With the presidential election results now determined and the new administration getting itself set up to take over, we thought it would be a good time to take another look at what’s on tap for the coming year for the freight and transportation markets. Some things are still obviously up in the air and others are moving targets at this point, but there are already some trends coming into focus that could impact the market in 2025.
Let’s start with the election and incoming president, who is talking about double-digit tariff increases both on countries like China and on closer-proximity trading partners like Mexico and Canada. None of these plans have been solidified, but the related buzz has some organizations taking preliminary measures to ward off any potentially negative impacts.
For example, Axios says Black and Decker is investing in extra inventory, ports on the West Coast are seeing higher cargo volumes than usual and some companies are considering shifting production closer to home. Automaker Stellantis is reevaluating its Mexican manufacturing operations, and other manufacturers in the space are expected to follow suit.
Regardless of how the tariff issues shake out in 2025, the momentum could lay the foundation for a healthier transportation market over the next year or so. “The year 2024 was by all accounts one of struggle and perseverance for supply chain practitioners,” writes DC Velocity’s Gary Frantz. “No one was immune, from shippers and their third-party service providers, to the truckers providing freight capacity, brokers managing transportation, and technology providers seeking to deliver the next big tech innovation.”
The outlook for the 2025 freight markets is cautiously optimistic at this point. For example, Frantz says that the less-than-truckload (LTL) segment may get a “welcome bump” from any rise in nearshoring and reshoring. “I definitely think we will continue to see growth [along the U.S.-Mexico border] in 2025,” Chris Kelley, SVP of operations at Old Dominion Freight Line told the publication. “During Covid, shippers found out that having products on the water for weeks or months at a time puts their business at risk. So shortening the supply chain became an imperative.”
Coming Out of a Slump
Having endured a prolonged downturn that started post-pandemic and has yet to ease, domestic transportation markets could see positive impacts from any move to “localize” more manufacturing and sourcing. This will also help create jobs, give companies more control over their supply chains and ultimately benefit the national economy.
“Now that we have consistency in the head office, we expect to see a potential inflow of new opportunities to build manufacturing in the U.S., plus more near-shoring by companies that want to move those activities closer to home,” says Jeremy Estep, Chief Revenue Officer at Revenova.

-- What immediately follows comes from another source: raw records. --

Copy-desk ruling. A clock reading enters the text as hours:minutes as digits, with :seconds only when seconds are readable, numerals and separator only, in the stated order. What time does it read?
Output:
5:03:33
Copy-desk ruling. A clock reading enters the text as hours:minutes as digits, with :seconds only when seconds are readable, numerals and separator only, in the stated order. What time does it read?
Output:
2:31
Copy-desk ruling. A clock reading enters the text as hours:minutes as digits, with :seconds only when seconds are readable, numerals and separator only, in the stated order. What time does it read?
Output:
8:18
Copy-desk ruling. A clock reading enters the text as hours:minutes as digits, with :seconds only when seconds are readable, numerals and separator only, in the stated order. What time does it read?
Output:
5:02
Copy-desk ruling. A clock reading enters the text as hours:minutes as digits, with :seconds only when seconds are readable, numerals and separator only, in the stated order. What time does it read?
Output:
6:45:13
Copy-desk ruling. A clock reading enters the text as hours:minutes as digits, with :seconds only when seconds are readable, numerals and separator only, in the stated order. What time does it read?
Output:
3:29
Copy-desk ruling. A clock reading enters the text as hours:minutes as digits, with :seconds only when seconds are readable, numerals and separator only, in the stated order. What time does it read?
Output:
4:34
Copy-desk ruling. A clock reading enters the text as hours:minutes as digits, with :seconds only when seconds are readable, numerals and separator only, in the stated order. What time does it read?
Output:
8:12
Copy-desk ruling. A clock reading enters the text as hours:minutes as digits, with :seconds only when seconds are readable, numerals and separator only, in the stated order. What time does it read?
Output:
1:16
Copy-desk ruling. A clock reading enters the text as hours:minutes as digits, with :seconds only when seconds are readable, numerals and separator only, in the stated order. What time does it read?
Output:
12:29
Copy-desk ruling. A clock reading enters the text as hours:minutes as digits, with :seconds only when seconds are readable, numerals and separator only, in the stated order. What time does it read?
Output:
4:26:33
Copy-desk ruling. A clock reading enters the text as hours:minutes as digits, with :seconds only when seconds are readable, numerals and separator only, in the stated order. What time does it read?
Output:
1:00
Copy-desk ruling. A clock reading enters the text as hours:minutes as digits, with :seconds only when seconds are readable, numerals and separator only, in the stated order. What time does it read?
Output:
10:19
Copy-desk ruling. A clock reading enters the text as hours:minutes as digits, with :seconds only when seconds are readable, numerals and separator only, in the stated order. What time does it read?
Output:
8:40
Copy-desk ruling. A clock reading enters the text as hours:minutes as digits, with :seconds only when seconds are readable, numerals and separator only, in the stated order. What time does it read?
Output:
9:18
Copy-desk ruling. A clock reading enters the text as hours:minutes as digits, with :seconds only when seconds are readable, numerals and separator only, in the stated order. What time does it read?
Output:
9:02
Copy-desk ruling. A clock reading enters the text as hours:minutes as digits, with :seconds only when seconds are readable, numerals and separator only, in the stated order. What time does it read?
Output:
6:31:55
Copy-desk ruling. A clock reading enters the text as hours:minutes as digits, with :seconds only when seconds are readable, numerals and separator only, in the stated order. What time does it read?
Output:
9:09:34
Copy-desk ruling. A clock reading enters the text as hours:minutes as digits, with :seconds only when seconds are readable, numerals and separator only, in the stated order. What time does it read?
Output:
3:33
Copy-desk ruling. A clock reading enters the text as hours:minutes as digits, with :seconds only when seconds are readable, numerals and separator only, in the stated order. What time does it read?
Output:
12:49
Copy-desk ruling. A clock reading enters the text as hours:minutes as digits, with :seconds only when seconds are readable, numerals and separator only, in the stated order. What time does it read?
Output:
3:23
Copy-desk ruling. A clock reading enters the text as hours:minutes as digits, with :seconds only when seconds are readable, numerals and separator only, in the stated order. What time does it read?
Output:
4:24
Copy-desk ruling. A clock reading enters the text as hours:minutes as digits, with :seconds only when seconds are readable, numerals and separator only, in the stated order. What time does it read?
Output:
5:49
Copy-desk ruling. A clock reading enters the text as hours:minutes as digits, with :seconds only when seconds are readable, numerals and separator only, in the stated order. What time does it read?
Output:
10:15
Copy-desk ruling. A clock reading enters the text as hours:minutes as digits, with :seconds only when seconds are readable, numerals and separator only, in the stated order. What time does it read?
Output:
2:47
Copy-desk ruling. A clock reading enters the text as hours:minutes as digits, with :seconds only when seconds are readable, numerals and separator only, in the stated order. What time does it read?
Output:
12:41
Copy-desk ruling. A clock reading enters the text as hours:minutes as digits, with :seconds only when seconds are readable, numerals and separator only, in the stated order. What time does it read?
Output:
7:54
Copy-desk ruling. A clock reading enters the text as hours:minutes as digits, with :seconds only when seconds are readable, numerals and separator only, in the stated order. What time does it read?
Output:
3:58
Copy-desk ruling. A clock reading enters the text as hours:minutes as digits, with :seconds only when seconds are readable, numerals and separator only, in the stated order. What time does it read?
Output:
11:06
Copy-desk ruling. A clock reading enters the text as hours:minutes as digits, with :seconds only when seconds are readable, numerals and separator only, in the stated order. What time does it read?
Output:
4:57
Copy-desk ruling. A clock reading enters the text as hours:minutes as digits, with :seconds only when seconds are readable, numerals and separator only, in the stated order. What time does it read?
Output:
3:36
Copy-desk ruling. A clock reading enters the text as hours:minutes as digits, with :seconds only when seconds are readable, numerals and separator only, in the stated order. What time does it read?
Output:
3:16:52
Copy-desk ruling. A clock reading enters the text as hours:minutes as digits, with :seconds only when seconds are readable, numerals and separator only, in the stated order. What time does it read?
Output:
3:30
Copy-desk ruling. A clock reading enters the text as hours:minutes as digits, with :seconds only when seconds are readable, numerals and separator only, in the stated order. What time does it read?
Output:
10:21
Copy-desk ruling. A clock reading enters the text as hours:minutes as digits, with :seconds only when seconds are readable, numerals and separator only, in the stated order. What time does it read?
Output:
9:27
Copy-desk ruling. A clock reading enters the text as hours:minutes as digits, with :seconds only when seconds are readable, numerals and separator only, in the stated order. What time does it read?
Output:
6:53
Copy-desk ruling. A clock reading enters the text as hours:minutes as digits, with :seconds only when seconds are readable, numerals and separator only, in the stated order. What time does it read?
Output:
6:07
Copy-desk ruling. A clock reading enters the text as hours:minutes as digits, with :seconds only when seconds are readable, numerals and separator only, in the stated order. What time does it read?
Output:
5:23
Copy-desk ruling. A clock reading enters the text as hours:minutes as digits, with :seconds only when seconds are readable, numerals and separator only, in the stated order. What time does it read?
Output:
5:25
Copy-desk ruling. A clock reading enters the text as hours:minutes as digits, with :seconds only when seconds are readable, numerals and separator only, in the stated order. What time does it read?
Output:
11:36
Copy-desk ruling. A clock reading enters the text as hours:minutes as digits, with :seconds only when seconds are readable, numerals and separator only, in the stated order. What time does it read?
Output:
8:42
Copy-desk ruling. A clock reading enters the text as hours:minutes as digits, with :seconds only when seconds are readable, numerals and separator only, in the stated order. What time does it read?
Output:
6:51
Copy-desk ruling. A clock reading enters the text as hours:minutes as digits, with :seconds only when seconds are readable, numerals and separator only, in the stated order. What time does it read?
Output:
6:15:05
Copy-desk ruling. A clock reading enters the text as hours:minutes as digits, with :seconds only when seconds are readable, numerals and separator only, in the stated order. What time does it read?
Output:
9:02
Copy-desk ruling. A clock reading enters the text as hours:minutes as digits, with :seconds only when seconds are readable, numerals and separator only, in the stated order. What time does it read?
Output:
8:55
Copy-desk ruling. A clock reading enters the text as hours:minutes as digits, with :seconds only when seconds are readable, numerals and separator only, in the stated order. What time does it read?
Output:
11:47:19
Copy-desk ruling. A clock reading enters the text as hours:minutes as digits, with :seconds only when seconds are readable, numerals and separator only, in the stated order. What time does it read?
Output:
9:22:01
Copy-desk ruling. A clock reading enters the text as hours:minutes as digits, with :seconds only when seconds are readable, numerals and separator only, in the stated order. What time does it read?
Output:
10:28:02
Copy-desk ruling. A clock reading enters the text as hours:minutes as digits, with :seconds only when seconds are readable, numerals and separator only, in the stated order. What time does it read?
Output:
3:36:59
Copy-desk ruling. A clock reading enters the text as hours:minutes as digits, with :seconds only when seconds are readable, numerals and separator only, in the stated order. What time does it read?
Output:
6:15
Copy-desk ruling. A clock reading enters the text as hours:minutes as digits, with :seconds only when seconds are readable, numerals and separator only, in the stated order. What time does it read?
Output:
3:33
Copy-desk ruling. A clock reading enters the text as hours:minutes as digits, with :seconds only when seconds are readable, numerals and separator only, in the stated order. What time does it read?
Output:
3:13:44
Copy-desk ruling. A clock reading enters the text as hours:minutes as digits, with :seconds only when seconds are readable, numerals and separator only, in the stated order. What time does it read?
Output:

Reflecting on President Trump’s previous term, Estep says some of the promises made during that era have yet to be fulfilled from the organizational perspective. For example, the head of one major U.S. electronics manufacturer promised to establish three new domestic manufacturing facilities. And despite the tariffs being levied at the time, those facilities never came to fruition.
This is just one of several ways the tariffs and trade policies currently being discussed may positively impact the national economy. “It’s going to open up the opportunities and drive more companies to handle their manufacturing in the U.S. or close by,” says Estep. “This, in turn, will lead to greater demand for freight, transportation and logistics services.”
Estep points to Tesla as proof that American companies possess the ingenuity and agility to manage what’s coming next, stay busy and continue to serve their customers well. “Tesla has a flexible sourcing team that can pivot manufacturing and sourcing of parts anywhere in the world,” he says. “And if they can’t source or build somewhere due to tariffs, they’ll just move the operation elsewhere to avoid them.”
The Bright Side
For now at least, it’s still kind of a “wait and see” situation as the new administration hashes out its plans and comes up with ways to put those plans into action. Ultimately, the goal is to put the U.S. on a level playing field with other countries, and one way to do that is by placing tariffs on imported goods. “If the tariffs are put in place properly, it should actually help lower taxes in the U.S. while also creating a more level playing field for all trading partners,” Estep says.
“Just look at the steel industry, which is in the midst of a slow rebound because companies realize that, if they buy domestically, they won’t have to pay double-digit tariffs,” he continues. “This is just one of many ways that the new policies can make us more competitive as a marketplace while also giving our transportation and freight markets a boost.”